In Ancient Greece, musicians and dancers snapped their fingers to keep the rhythm and was known with the words "ἀποληκέω" (apolekeo), "ἀποκρότημα" (apokrotema) (from the verb "ἀποκροτέω" - apokroteo, "to snap the fingers") and "ἐπίπταισμα" (epiptaisma). Finger snapping is still common in modern Greece.

Finger snapping may be used as a substitute for hand clapping. A possible reason is that snapping is "less disruptive than clapping during speeches and announcements." The practice of finger snapping is also popular within the poetry slam community, used by the audience as a spontaneous in-the-moment show of support or agreement with what is being shared by the poet. The practice has also seen use at some conferences.

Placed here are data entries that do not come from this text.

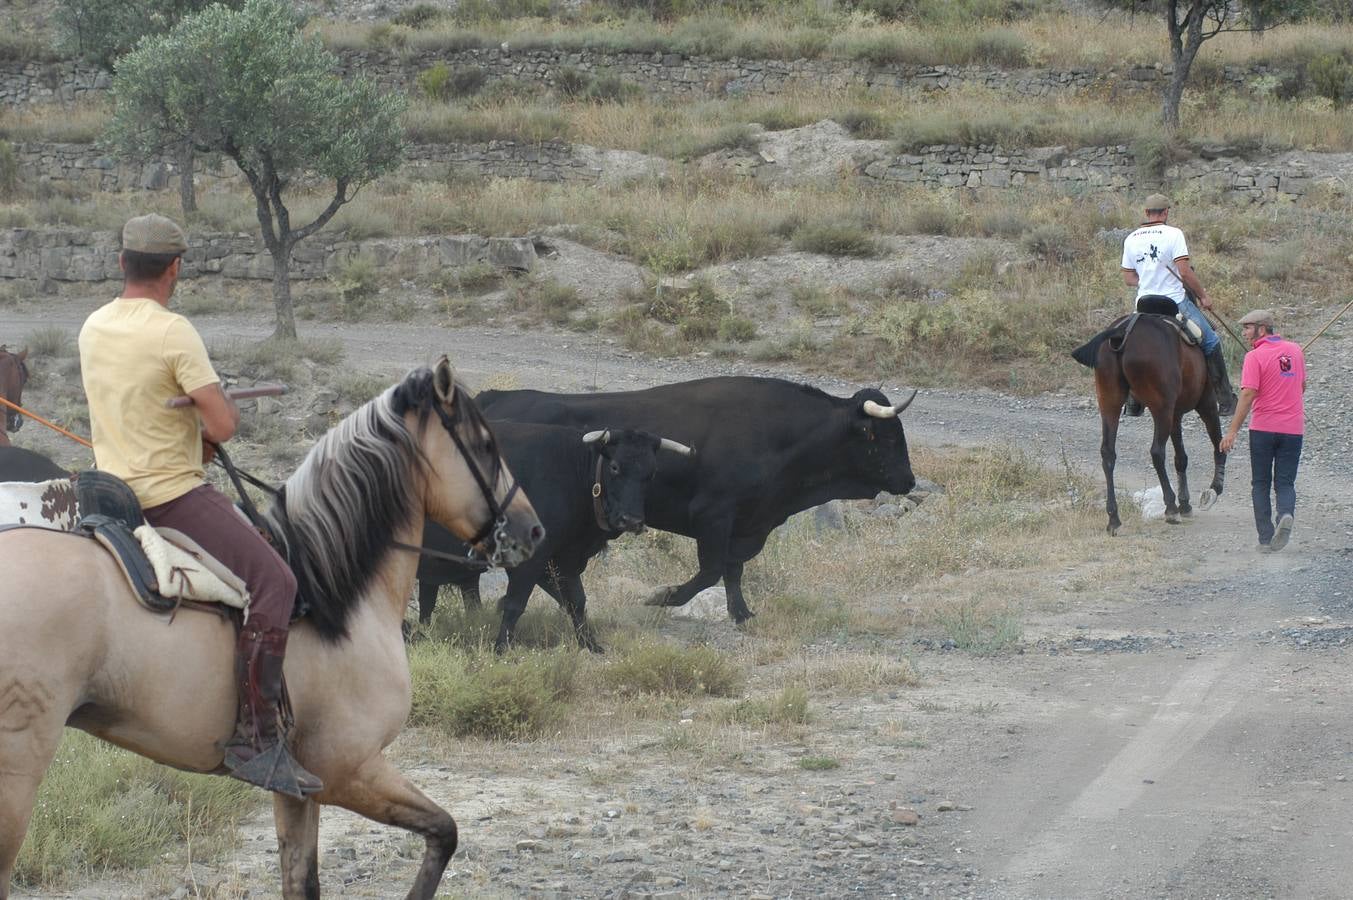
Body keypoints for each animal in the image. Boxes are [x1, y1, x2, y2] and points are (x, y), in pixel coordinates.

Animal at [6, 357, 543, 898]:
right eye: (486, 445)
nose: (532, 529)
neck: (336, 597)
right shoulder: (347, 770)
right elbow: (444, 831)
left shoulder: (299, 788)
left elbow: (302, 879)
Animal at [411, 424, 692, 649]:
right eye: (614, 467)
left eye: (651, 473)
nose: (632, 520)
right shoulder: (531, 561)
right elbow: (515, 604)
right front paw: (501, 647)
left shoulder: (564, 558)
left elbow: (577, 601)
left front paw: (590, 644)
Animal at [478, 376, 920, 622]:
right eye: (886, 436)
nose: (909, 480)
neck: (780, 434)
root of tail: (493, 397)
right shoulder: (714, 516)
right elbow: (711, 571)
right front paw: (663, 596)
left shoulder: (748, 525)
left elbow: (733, 570)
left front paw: (742, 613)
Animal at [1087, 312, 1228, 533]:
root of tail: (1123, 332)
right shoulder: (1206, 404)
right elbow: (1217, 444)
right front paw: (1214, 489)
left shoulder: (1176, 414)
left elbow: (1181, 458)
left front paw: (1185, 503)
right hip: (1162, 408)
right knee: (1157, 452)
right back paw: (1170, 508)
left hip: (1110, 402)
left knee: (1108, 453)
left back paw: (1114, 518)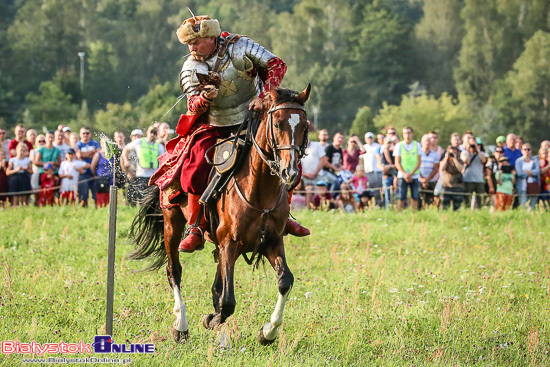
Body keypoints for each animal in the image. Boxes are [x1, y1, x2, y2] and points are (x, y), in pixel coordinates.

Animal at [128, 85, 310, 346]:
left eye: (304, 126)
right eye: (277, 124)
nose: (291, 172)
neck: (259, 189)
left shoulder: (272, 241)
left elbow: (285, 281)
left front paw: (268, 332)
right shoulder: (230, 244)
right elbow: (227, 301)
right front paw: (212, 320)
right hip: (172, 222)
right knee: (175, 271)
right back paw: (181, 326)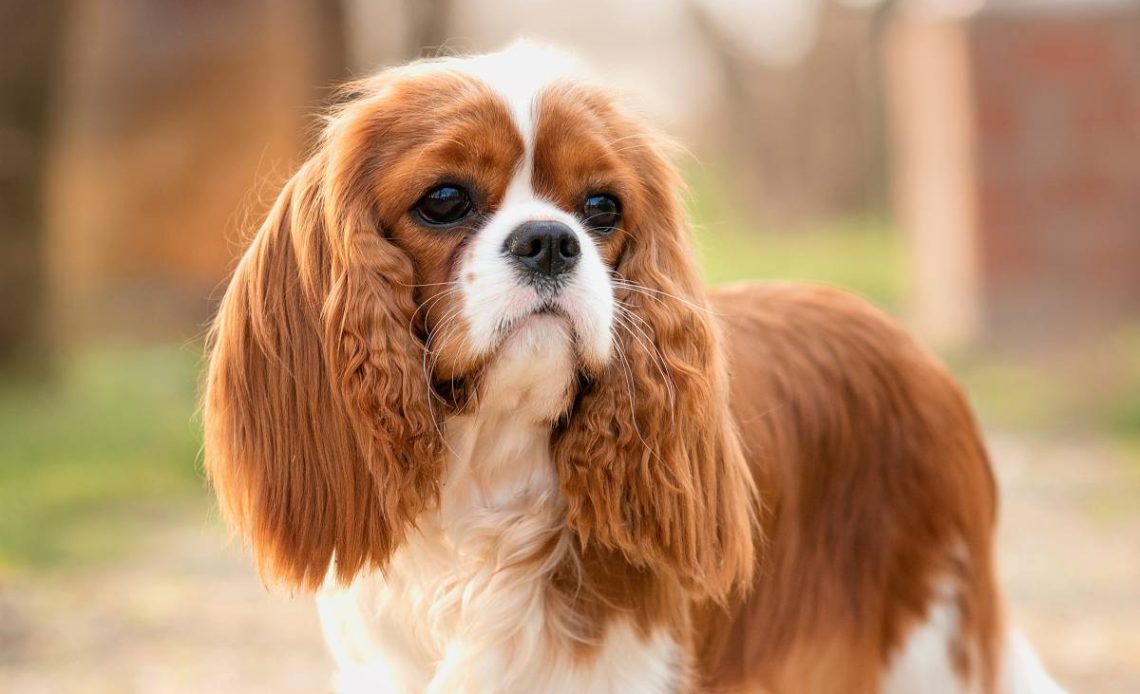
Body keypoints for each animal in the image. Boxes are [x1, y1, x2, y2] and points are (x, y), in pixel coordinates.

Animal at [200, 44, 1062, 692]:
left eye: (601, 208)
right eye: (443, 199)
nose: (551, 241)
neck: (488, 479)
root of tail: (911, 348)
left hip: (929, 644)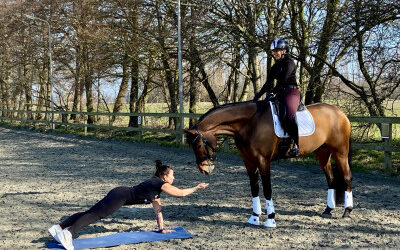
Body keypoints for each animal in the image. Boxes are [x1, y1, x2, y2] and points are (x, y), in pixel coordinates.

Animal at [184, 100, 354, 228]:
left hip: (340, 152)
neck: (249, 123)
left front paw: (270, 218)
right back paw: (328, 210)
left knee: (347, 177)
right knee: (330, 178)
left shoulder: (263, 160)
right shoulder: (249, 161)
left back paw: (347, 211)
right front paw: (254, 217)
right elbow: (254, 188)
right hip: (322, 152)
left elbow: (267, 188)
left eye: (198, 145)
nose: (204, 169)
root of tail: (339, 112)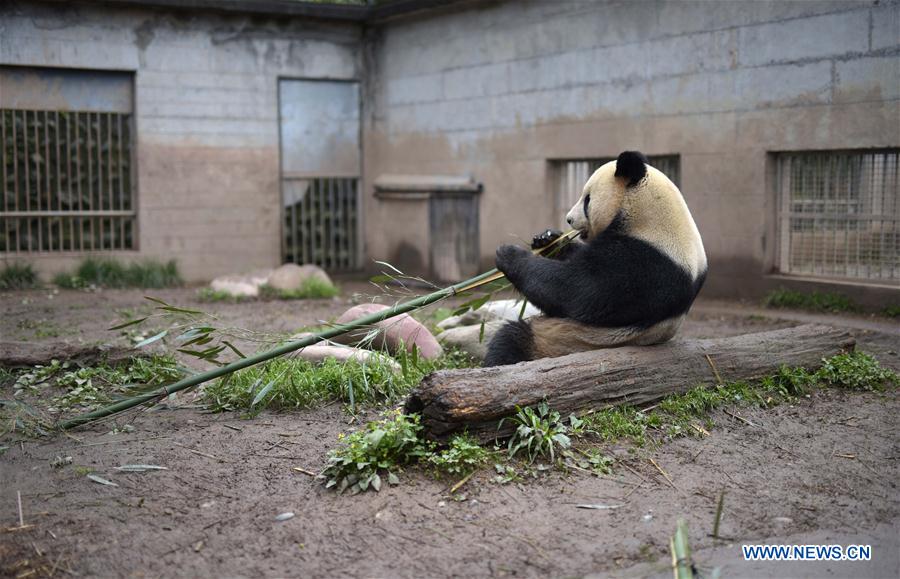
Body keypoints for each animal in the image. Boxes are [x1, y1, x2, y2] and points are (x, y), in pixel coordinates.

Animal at [482, 151, 708, 368]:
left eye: (587, 199)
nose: (569, 219)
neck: (652, 219)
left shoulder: (648, 265)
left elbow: (578, 290)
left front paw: (509, 254)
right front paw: (548, 239)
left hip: (563, 341)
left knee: (511, 340)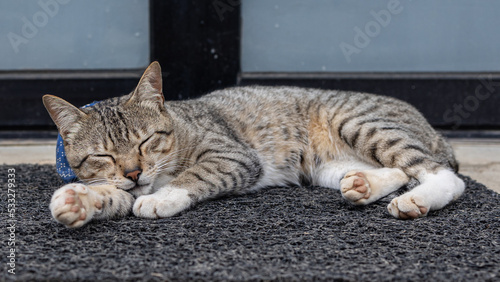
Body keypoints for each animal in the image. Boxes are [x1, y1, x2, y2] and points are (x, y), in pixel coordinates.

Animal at [42, 60, 464, 228]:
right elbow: (112, 195)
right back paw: (364, 185)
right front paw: (78, 200)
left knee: (443, 175)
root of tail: (430, 127)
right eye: (102, 155)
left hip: (358, 122)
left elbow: (194, 175)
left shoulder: (233, 156)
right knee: (397, 169)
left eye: (146, 141)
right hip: (326, 167)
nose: (133, 172)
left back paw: (416, 200)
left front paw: (162, 197)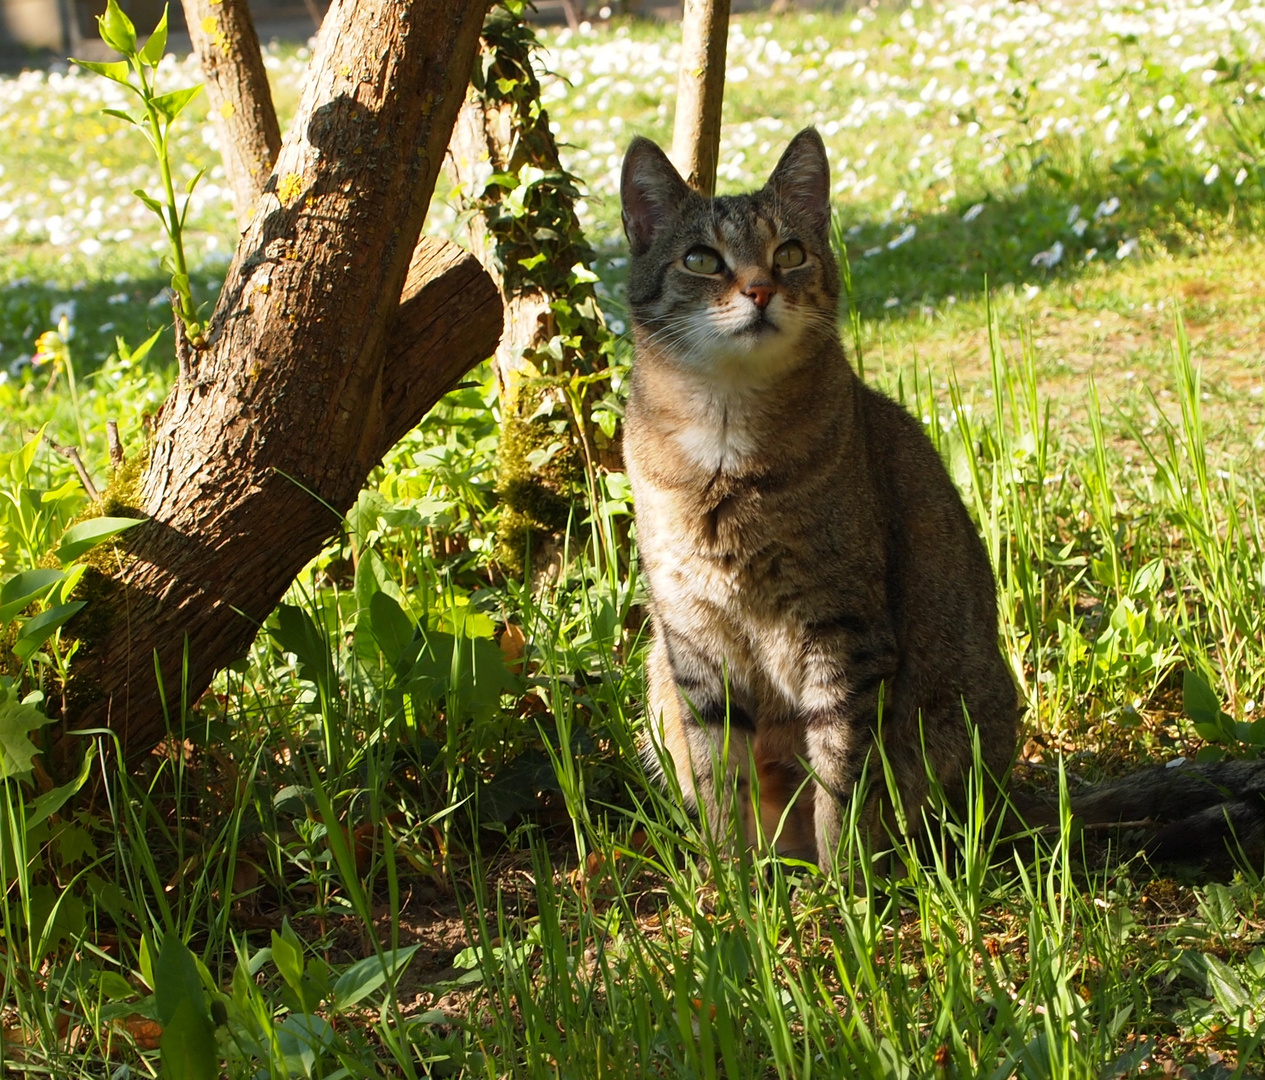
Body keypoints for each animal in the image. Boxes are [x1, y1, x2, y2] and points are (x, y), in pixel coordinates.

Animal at [617, 128, 1022, 870]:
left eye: (789, 252)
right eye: (700, 259)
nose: (758, 289)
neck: (723, 439)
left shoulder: (844, 632)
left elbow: (840, 775)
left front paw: (843, 885)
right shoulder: (694, 640)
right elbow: (719, 777)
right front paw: (730, 881)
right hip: (657, 684)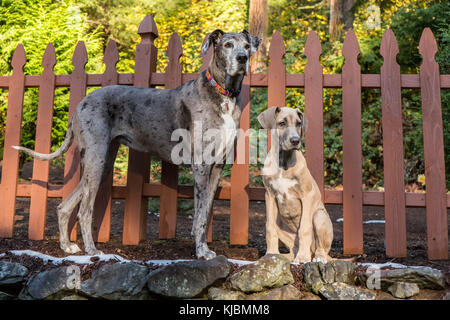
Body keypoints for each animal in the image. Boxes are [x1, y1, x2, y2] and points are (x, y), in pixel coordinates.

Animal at [14, 30, 260, 258]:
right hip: (96, 160)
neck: (223, 93)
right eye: (228, 45)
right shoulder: (201, 165)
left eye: (247, 46)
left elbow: (206, 211)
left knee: (64, 206)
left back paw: (67, 246)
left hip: (102, 163)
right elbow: (200, 215)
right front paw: (201, 251)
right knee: (84, 210)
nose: (242, 58)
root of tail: (80, 104)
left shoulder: (217, 166)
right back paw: (92, 250)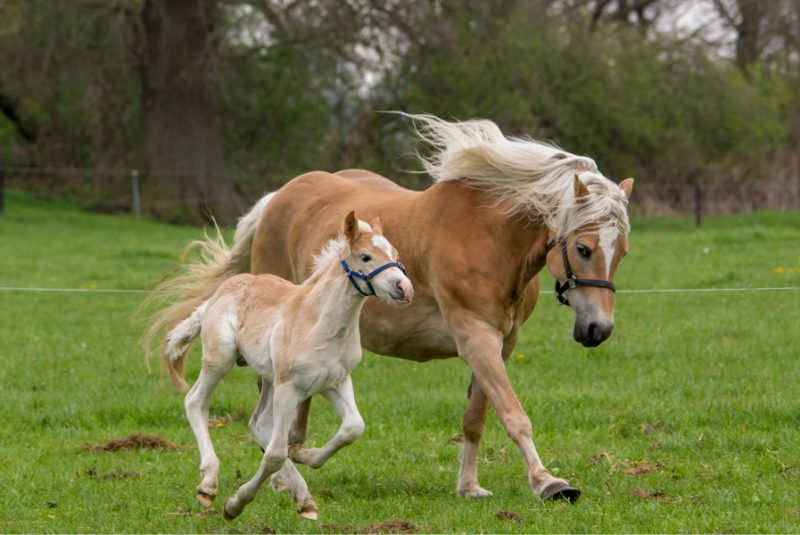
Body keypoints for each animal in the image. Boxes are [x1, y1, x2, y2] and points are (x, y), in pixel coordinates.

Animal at [162, 212, 412, 520]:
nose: (404, 288)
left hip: (270, 378)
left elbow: (353, 428)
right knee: (196, 401)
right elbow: (274, 454)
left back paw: (303, 497)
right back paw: (208, 483)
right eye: (365, 256)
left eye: (395, 254)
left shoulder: (335, 382)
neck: (321, 323)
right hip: (221, 360)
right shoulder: (290, 387)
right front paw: (235, 505)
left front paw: (303, 456)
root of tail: (220, 292)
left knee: (258, 422)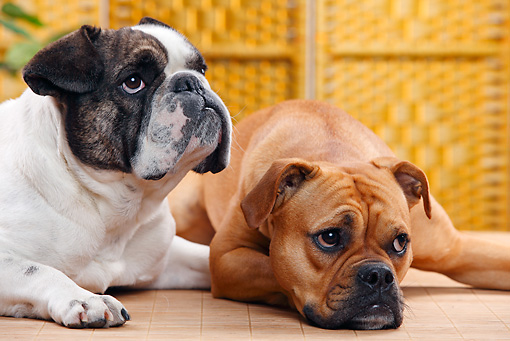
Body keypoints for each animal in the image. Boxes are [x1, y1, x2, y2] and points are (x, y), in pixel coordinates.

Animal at [0, 17, 231, 328]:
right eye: (133, 82)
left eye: (201, 69)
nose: (190, 81)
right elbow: (37, 270)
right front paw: (86, 299)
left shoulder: (164, 255)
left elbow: (211, 257)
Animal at [168, 100, 510, 330]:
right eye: (330, 238)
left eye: (401, 242)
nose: (380, 276)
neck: (334, 151)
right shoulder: (226, 257)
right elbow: (272, 268)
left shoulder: (457, 249)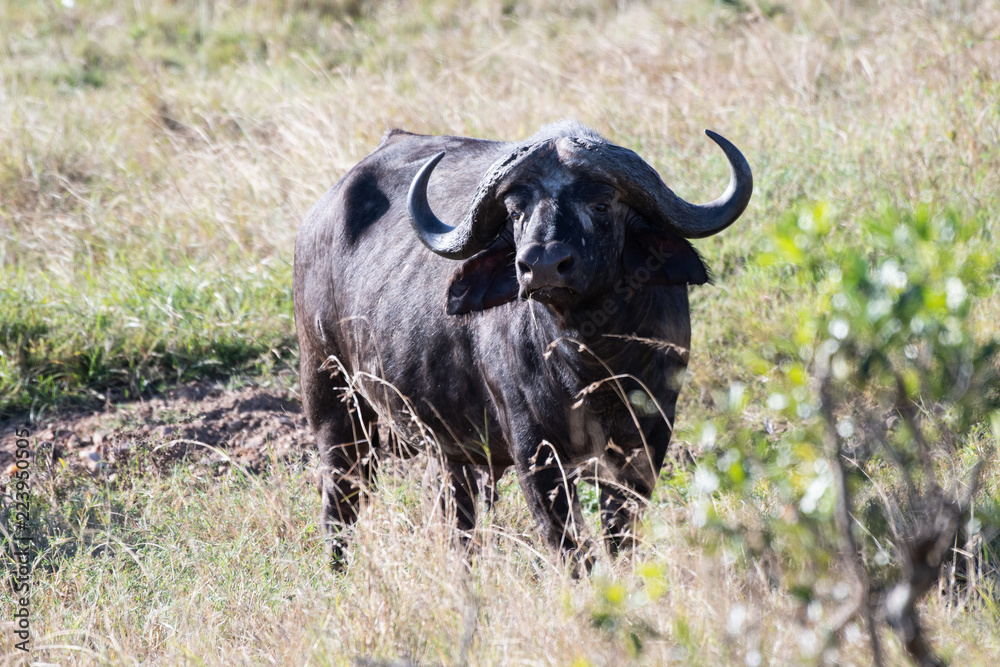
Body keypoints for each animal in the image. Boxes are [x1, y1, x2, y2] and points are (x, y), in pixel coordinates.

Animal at [292, 122, 752, 568]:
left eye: (601, 205)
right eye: (516, 212)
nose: (542, 265)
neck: (589, 362)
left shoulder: (650, 436)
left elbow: (619, 534)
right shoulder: (533, 450)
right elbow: (569, 546)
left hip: (446, 448)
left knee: (457, 519)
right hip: (333, 398)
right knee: (341, 501)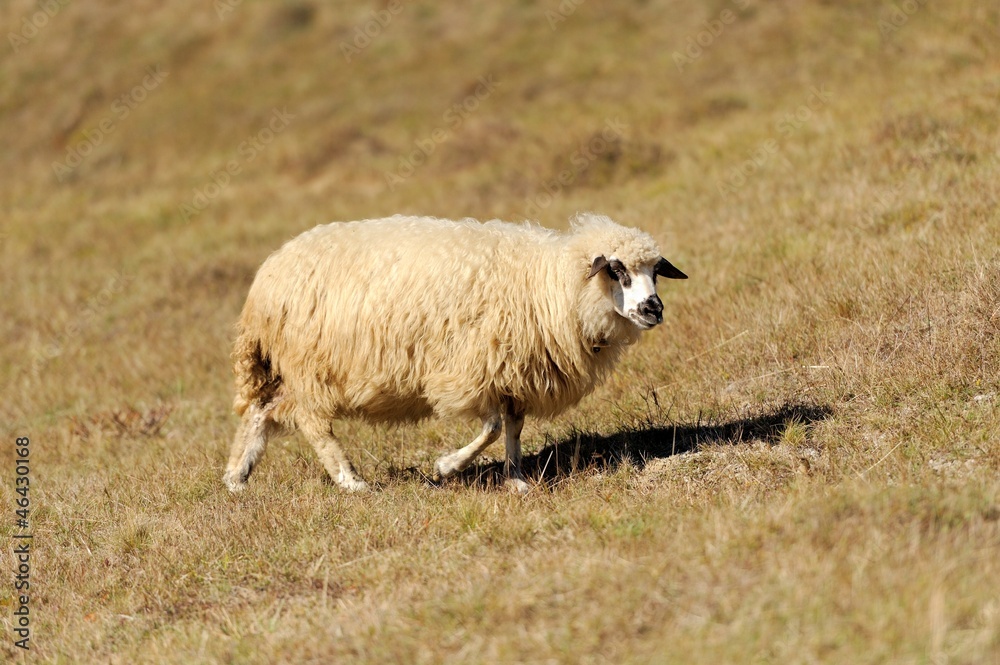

Finger snapping played a prominent part in a series of charity appeal adverts for Make Poverty History in 2005. Many famous faces including Bono, Bob Geldof and Kate Moss took part in the appeals. They wore a white top and Make Poverty History charity wristband and these appeals were filmed in grayscale on a white background, and they would click their fingers in the appeal to represent a child dying from poverty every three seconds in Africa. During the opening of the Philadelphia Live 8 concert, rapper and actor Will Smith led the combined audiences of London, Philadelphia, Berlin, Rome, Paris and Barrie in a synchronised finger snap.

Finger snapping at someone has long been used as a sassy diva gesture, done to express a taunting satisfaction following what one has considered to be an impressive insult or diss. Sometimes finger-snapping is done in rapid succession for emphasis and combined with other types of sassy diva mannerisms, such as swivel-hipping and head-gyrating. It is largely associated with gay men and women, particularly gay black American men and black American women. It was derived in the 1980s and 90s from Black American gay male subcultures.

== In pop culture ==
In the Marvel Cinematic Universe live-action film Avengers: Infinity War (2018), Thanos snaps his fingers causing the Blip. In the live-action film Avengers: Endgame (2019), Bruce Banner and Tony Stark snap their fingers, reversing the Blip and defeating an alternate Thanos, who also snapped his fingers to no effect.

In the manga and anime Fullmetal Alchemist, Colonel Roy Mustang activates his Alchemy by snapping his fingers.

== In music ==
In many cultures, finger snapping is a form of body percussion.

Sounds of a fingersnap also are sampled and used in many disparate genres of music, used mostly as percussion. The works of Angelo Badalamenti exhibit this in the soundtracks to works such as Twin Peaks and Lost Highway, as do the theme song from the television series The Addams Family and that of 77 Sunset Strip.

A subgenre of hip hop known as snap music formed in the early 2000s in the southern United States.

== Persian variant ==
Beshkan (Persian: بشكن), also known as the "Persian snap", is a traditional Iranian finger snap requiring both hands. The snapper creates a clicking noise similar in mechanism to the normal snap but louder in practice.

=== Technique ===
There are two variations of the Persian snap. The most common of the two for a right-handed individual is:

- Place hands together and rotate until the three right hand fingers are at the junction of the hand and fingers.
- Rest the right middle finger on the left hand securely.
- Then using the tension provided by the left thumb, snap the right index finger onto the gap between the junction and right middle finger.